▸ **Brief**
When you reach the line containing "right elbow: (867, 867)" in the entries below, begin reproducing lines exactly, and stop once the line containing "right elbow: (143, 782)" is done.

◇ ◇ ◇ ◇ ◇

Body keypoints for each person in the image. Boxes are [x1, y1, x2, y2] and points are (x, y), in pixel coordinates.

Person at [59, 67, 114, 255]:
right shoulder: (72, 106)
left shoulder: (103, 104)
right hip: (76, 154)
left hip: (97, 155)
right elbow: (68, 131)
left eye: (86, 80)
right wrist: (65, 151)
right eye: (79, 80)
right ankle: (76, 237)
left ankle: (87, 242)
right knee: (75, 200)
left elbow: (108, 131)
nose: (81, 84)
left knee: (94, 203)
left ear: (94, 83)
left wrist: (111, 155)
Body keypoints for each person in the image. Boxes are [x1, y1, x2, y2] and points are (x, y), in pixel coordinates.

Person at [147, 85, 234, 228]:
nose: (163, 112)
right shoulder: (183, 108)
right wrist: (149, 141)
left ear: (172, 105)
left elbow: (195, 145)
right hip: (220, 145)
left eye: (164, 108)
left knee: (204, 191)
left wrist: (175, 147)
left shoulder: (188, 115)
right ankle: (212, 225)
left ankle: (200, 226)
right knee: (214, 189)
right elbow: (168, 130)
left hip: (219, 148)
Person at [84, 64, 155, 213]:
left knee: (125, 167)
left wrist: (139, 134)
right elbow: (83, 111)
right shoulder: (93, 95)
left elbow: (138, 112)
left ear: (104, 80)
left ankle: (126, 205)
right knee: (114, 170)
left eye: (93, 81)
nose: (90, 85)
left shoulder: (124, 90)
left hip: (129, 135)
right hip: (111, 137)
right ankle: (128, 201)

◇ ◇ ◇ ◇ ◇

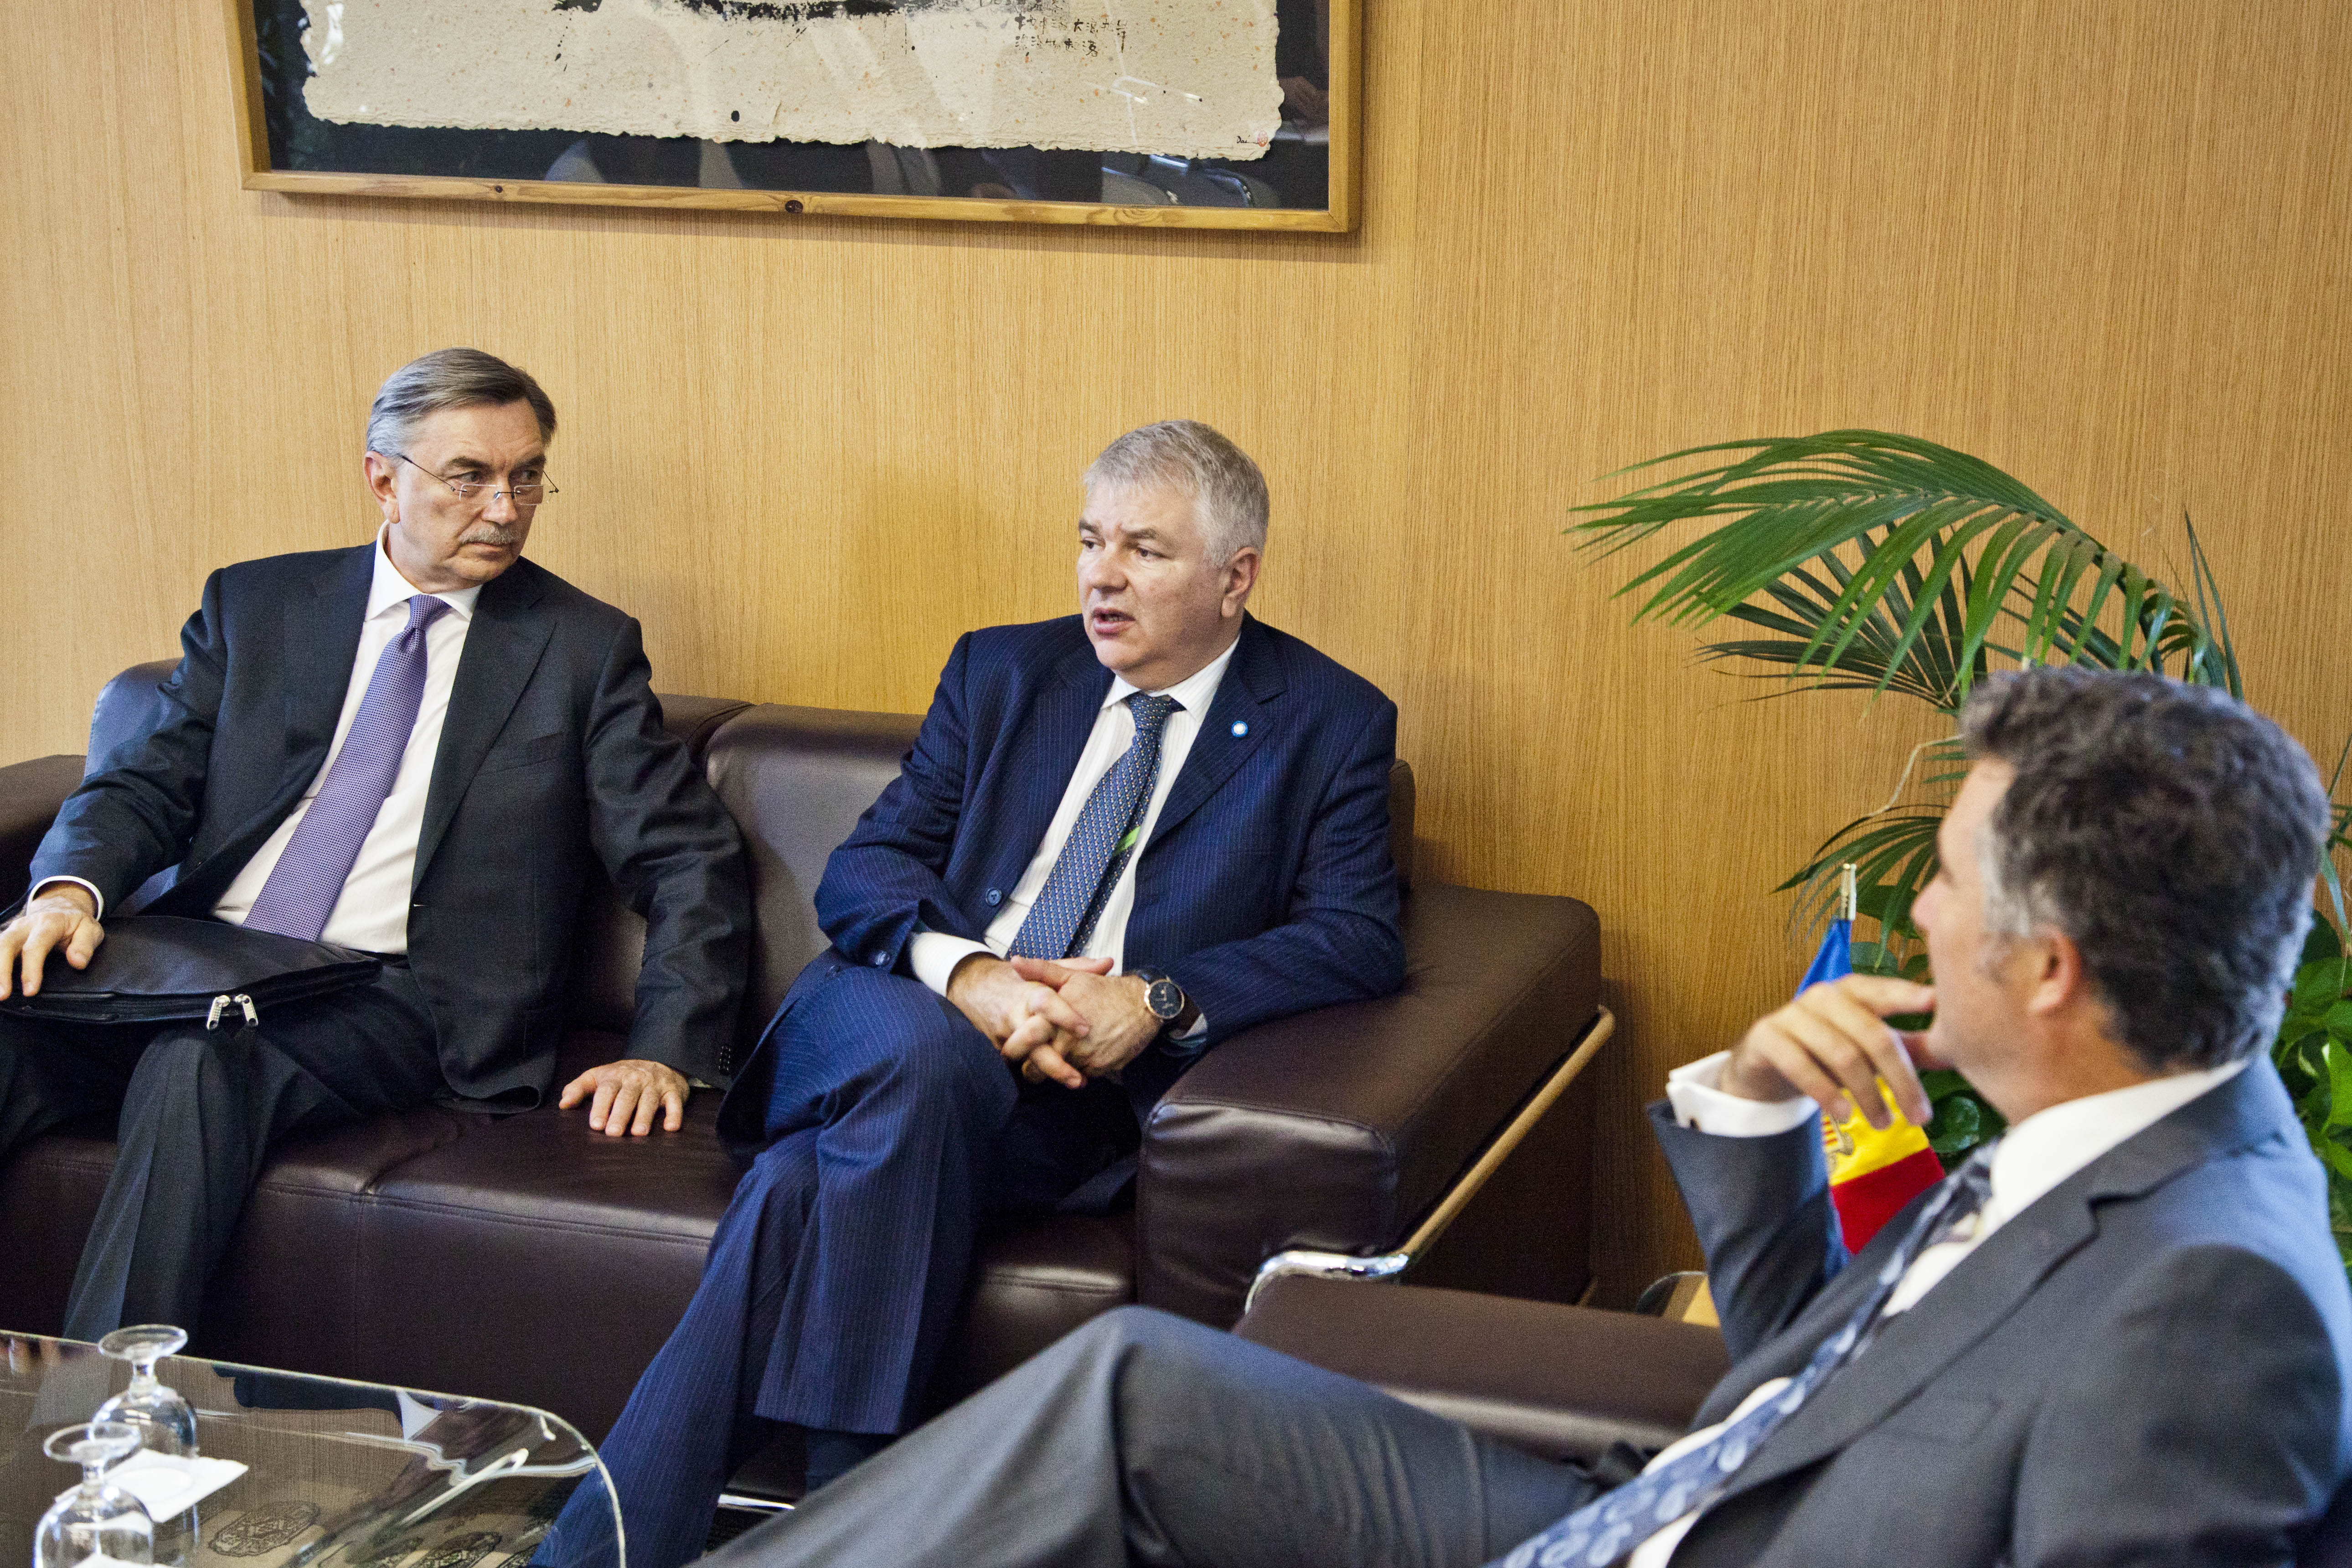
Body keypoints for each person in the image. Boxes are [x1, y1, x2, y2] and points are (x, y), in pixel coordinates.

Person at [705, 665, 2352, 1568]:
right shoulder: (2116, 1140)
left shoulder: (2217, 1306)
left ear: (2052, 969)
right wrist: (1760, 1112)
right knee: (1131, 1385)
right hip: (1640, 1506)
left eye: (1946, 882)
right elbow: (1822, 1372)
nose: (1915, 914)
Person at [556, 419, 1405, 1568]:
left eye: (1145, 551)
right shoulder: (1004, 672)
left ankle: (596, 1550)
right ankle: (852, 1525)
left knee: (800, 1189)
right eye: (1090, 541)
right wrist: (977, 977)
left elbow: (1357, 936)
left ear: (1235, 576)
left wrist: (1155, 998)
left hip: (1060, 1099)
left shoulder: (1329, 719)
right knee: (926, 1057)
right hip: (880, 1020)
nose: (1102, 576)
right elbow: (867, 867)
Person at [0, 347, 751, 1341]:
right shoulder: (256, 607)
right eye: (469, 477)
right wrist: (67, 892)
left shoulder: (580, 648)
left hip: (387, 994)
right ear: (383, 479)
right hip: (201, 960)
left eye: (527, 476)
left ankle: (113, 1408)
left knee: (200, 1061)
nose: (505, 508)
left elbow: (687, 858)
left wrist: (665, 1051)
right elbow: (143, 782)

◇ ◇ ◇ ◇ ◇

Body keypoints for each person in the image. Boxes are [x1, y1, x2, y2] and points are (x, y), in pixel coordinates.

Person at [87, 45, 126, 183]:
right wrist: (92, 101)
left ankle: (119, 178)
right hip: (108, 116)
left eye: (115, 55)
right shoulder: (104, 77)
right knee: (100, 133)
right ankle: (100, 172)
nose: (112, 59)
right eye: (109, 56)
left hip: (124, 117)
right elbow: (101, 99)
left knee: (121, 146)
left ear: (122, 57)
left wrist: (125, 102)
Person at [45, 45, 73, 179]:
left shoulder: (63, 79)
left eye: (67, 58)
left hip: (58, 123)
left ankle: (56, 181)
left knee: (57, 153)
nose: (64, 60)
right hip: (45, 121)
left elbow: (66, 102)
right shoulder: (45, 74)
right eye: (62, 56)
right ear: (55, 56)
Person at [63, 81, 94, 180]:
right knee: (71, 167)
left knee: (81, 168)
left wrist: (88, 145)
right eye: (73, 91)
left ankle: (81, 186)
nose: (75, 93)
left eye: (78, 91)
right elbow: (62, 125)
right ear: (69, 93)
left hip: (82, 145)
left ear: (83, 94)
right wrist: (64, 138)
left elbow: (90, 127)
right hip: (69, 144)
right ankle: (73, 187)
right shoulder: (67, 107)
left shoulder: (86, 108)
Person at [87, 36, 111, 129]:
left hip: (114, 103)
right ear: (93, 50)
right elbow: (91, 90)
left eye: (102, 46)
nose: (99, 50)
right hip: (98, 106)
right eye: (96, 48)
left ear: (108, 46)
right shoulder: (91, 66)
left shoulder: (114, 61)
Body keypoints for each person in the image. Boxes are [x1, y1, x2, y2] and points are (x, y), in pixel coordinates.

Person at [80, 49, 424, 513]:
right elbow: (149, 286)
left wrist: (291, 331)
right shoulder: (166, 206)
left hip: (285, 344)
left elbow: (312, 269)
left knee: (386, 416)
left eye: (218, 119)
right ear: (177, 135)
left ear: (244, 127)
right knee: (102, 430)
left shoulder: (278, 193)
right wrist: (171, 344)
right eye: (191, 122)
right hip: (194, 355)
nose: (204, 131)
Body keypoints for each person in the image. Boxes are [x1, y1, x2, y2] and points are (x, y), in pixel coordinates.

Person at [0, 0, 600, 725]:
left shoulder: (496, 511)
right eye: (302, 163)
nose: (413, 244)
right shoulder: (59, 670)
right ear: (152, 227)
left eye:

◇ ◇ ◇ ◇ ◇

▸ **Answer to this task**
right elbow: (867, 867)
Person at [0, 347, 751, 1341]:
right shoulder: (256, 607)
right eye: (469, 477)
right wrist: (67, 892)
left shoulder: (580, 648)
left hip: (387, 994)
right ear: (383, 479)
right hip: (201, 960)
left eye: (527, 476)
left ankle: (113, 1408)
left knee: (200, 1061)
nose: (505, 508)
left elbow: (687, 858)
left wrist: (665, 1051)
right elbow: (143, 782)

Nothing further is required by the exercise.